Accelerometer Basics

If you use a smartphone, you benefit from accelerometers each time you pick up the device. These sensors monitor a variety of parameters, ranging from acceleration and rotation to orientation. But no one type of sensor can measure all of these factors. As a result, each smartphone contains a number of motion sensors. Combined, they enable the phone to determine location and context, elements essential to the services provided by apps.

The complexity of these sensors increases from one day to the next, as new technologies, materials and production processes are tapped to expand their functionality. Even so, the fundamentals don’t change—so it’s important to go back to the basics every now and then and review the principles that define these sensors.

Measuring Acceleration

One of the most commonly used motion sensors is the accelerometer. This electromechanical device measures non-gravitational acceleration forces in a given axis, quantifying changes in velocity. The forces can be static, like the constant force of gravity pulling on an object, or they can be dynamic, which is caused by movement or vibration. Design engineers often combine several of these devices to create multi-axis accelerometers.

Accelerometers typically provide measurements in terms of g force, which represents acceleration in increments of Earth’s standard acceleration. For example, a stationary object experiences 1g of acceleration. The g forces involved in a car crash can measure as high as 100g.

Accelerometers for Different Applications

Accelerometers come in a number of forms. The most commonly deployed sensors use the piezoelectric effect. These devices contain microscopic crystals that become stressed when the accelerometer begins to move. The change in state generates a voltage. Piezoelectric accelerometers support a wide measurement frequency range and come in a variety of sensitivities, weights and sizes. This type of accelerometer is well suited for shock and vibration measurements.

Next, you have the piezoresistive accelerometer. This type of sensor generally has low sensitivity, making it suited for shock measurements, but it is less appropriate for vibration measurements. Piezoresistive accelerometers support a wide bandwidth and their frequency response can be as low as 0Hz, which means that they can measure long-duration transients.

Among the newest types of accelerometers, variable capacitance sensors, consist of two microstructures positioned next to each other. In a stationary state, a defined capacitance exists between the two structures. If an accelerative force moves one of the structures, the capacitance changes. The device converts the change to a voltage. This design offers a frequency response as low as 0 and has high sensitivities, narrow bandwidth, and exceptional temperature stability. Automakers often use variable capacitance accelerometers in crash tests.

Features to Consider

When selecting an accelerometer for an application, you have to consider several factors. The trick here is to match the sensor’s operating parameters with the application’s requirements. One of your decisions will be whether you need analog or digital outputs. To a large extent, the hardware that you are interfacing the accelerometer with will provide the answer to this question. For example, if your application involves a microcontroller with digital inputs, you will need to use a digital output accelerometer.

Analog accelerometers output a continuous voltage proportional to acceleration.
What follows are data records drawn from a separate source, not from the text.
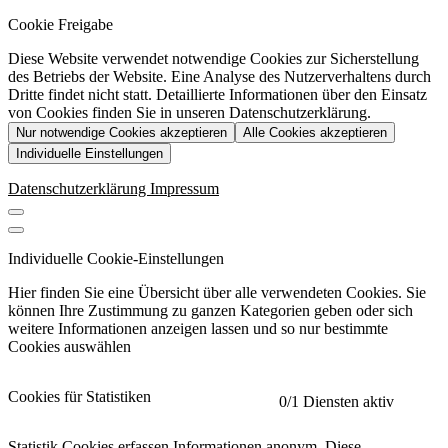
Cookie Freigabe
Diese Website verwendet notwendige Cookies zur Sicherstellung
des Betriebs der Website. Eine Analyse des Nutzerverhaltens durch
Dritte findet nicht statt. Detaillierte Informationen über den Einsatz
von Cookies finden Sie in unseren Datenschutzerklärung.
Nur notwendige Cookies akzeptieren
Alle Cookies akzeptieren
Individuelle Einstellungen
Datenschutzerklärung
Impressum
Individuelle Cookie-Einstellungen
Hier finden Sie eine Übersicht über alle verwendeten Cookies. Sie
können Ihre Zustimmung zu ganzen Kategorien geben oder sich
weitere Informationen anzeigen lassen und so nur bestimmte
Cookies auswählen
Cookies für Statistiken
0
/1 Diensten aktiv
Statistik Cookies erfassen Informationen anonym. Diese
Digital accelerometers use pulse width modulation (PWM) for output. With PWM, you get a square wave signal. The amount of time the voltage falls within the high range is proportional to the acceleration.

Next, decide whether you require single or multiple axes. Usually, two will meet your needs, but if your application involves 3D positioning, you’ll need a 3-axis accelerometer.

Finally, be sure the accelerometer’s bandwidth meets the needs of the application. In this case, bandwidth represents the number of times per second you can take a reliable acceleration reading. For slow moving applications, a bandwidth of 60 to 75Hz will be adequate. If you intend to measure faster motion, look for a bandwidth of several hundred Hz.